La face cachée de l’archéologie
Les conditions de travail au Québec font fuir les professionnels du milieu
Nous sommes des archéologues professionnels qui, année après année, intervenons un peu partout au Québec pour vérifier si l’héritage archéologique est menacé par les nombreux projets de développement du territoire. Année après année, nous voyons aussi passer le traitement médiatique accordé à la profession et nous pensons qu’il est temps pour nous de diriger l’attention du public et des médias vers une facette encore trop peu abordée de l’archéologie québécoise.
L’archéologie est une profession un peu étrange, en partie peut-être parce que ce qu’elle produit reste la plupart du temps invisible aux yeux du public.
Le paysagiste laisse derrière lui des aménagements que nous pouvons arpenter à loisir ; l’ingénieure laisse derrière elle une route ou un aqueduc que nous utilisons quotidiennement.
L’archéologue doit détruire des sols pour comprendre l’occupation d’un lieu avant que le paysagiste ou l’ingénieure puisse y entreprendre ses travaux. Des nombreuses interventions menées un peu partout au Québec, combien trouvent leur chemin jusqu’aux yeux du public québécois ?
Le Mois de l’archéologie permet de mettre un peu de cette archéologie dans les médias et entre les mains du public. Il permet de redonner un peu de visibilité à cette science trop souvent invisible et pourtant si essentielle.
Essentielle, parce qu’elle permet d’approfondir notre expérience du temps à travers les différentes strates de passé qu’elle décortique.
Essentielle, aussi, parce qu’elle rend visible ce qui a été oublié en suivant des détails imperceptibles autrement.
Essentielle, enfin, parce qu’elle rend audibles les voix de gens ayant vécu sur le sol québécois et que les livres d’histoire n’ont pas enregistrées.

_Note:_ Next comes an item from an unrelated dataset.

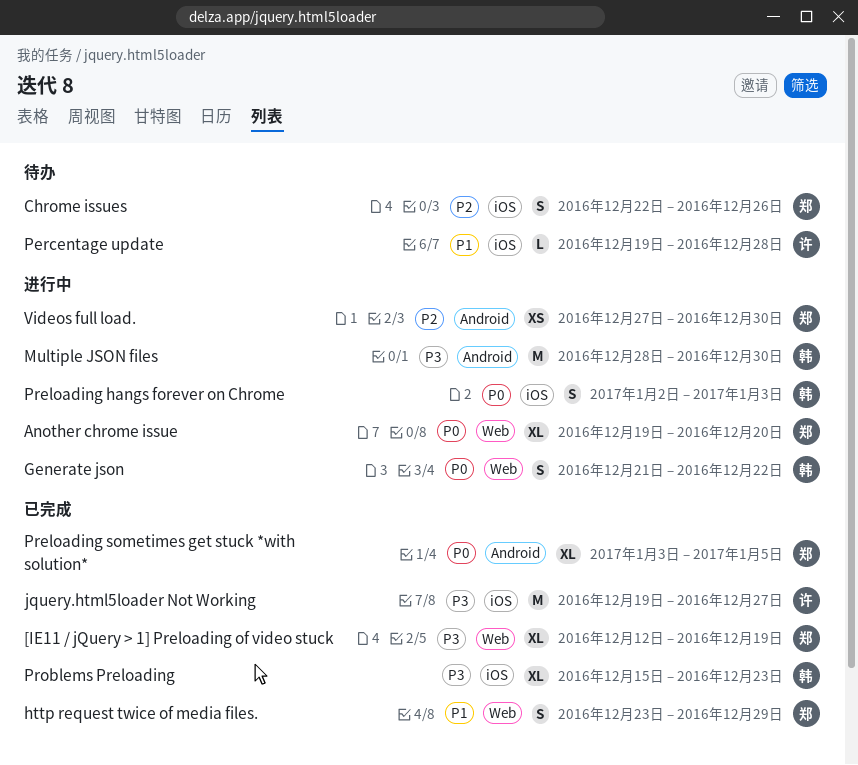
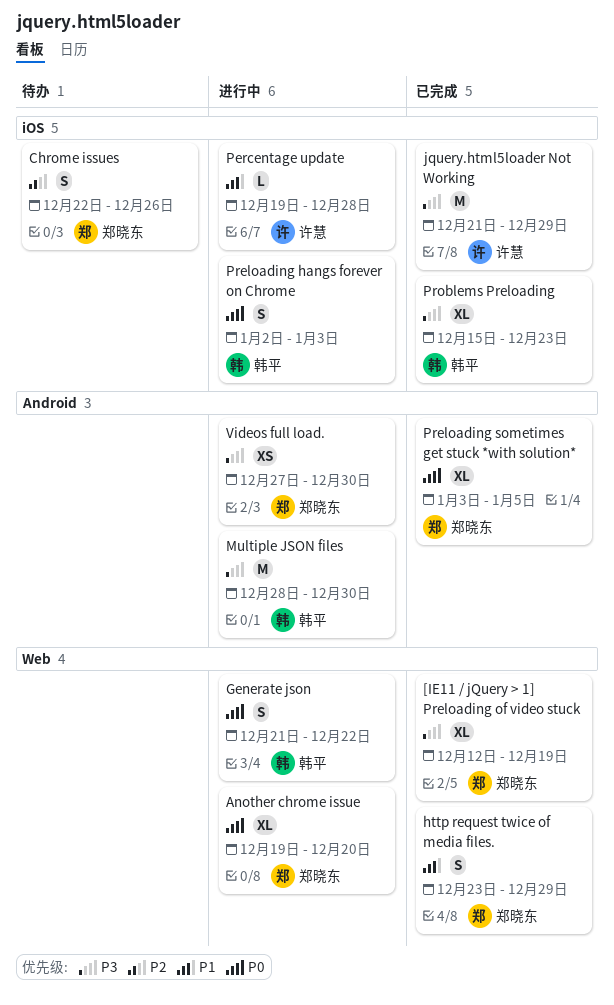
jquery.html5loader Not Working, start: Dec 19 -> Dec 21
jquery.html5loader Not Working, due: Dec 27 -> Dec 29
Percentage update, status: 待办 -> 进行中
Videos full load., priority: P2 -> P3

Ce travail ne s’effectue pas tout seul : il faut des archéologues pour le mener à bien. Mais ces archéologues restent encore trop peu visibles, masqués derrière ce qu’ils produisent.
Le Mois de l’archéologie doit alors aussi devenir l’occasion de porter un peu d’attention à ceux qui s’effacent derrière cet héritage pour mieux le laisser apparaître.
Tendez l’oreille. Que disons-nous ? Que les salaires sont bas et qu’ils stagnent, de sorte qu’une majorité d’archéologues gagnent moins de 25 000 $ par année et que leurs revenus ne suivent pas l’indexation du coût de la vie.
Que les avantages sociaux sont inexistants, rendant une vie de famille difficile à gérer.
Que la formation et l’expérience sont insuffisamment reconnues, fragilisant la profession.
Que trop de flexibilité est attendue et tenue pour acquise dans la profession, laissant l’archéologie sensible aux aléas du marché et des clients.
Que les maigres profits générés dans la profession réduisent la marge de manoeuvre dont disposent les professionnels pour protéger, connaître, diffuser et mettre en valeur adéquatement l’héritage québécois.
Que la compétitivité sans régulation adéquate et soumise à la soumission la plus basse étrangle le champ d’action des archéologues, les forçant à effectuer parfois des coupes importantes dans la durée d’une intervention.
Qu’il est impossible pour une majorité d’archéologues de se projeter à long terme dans une profession, faisant de l’archéologie un lieu de passage vers de plus verts pâturages.
Et que les archéologues emportent avec eux cette expertise lentement formée, centrale pour la préservation de l’héritage québécois et qu’aucun raccourci ne permet de remplacer.
En bref, nous disons que la précarité de la profession, c’est-à-dire l’impossibilité de prévoir ou de projeter quelque chose à long terme, nous empêche souvent de réaliser notre travail à son plein potentiel et d’exprimer l’étendue de nos compétences. Nous disons que cette précarité a un impact négatif sur le milieu et ses archéologues. Nous disons qu’il ne devrait plus être possible, en 2018, d’utiliser les résultats de la recherche archéologique sans chercher à comprendre d’où ceux-ci viennent et comment ils ont été conçus. Nous disons que les médias devraient profiter de ce Mois de l’archéologie pour s’enquérir de cette précarité et la faire connaître au public.
Tout au long du mois d’août, le Mois de l’archéologie met à l’avant-scène une belle archéologie. Celle-ci peut être très belle, en effet, tant par ses découvertes que par sa capacité à rassembler les gens pour réaliser des objectifs qu’ils ne sauraient atteindre individuellement. Mais cette belle archéologie se double d’une archéologie précaire, dont il faut être conscient pour lui donner les moyens de se guérir. En dépend la préservation de cet héritage fragile et délicat à partir duquel nous écrivons notre histoire.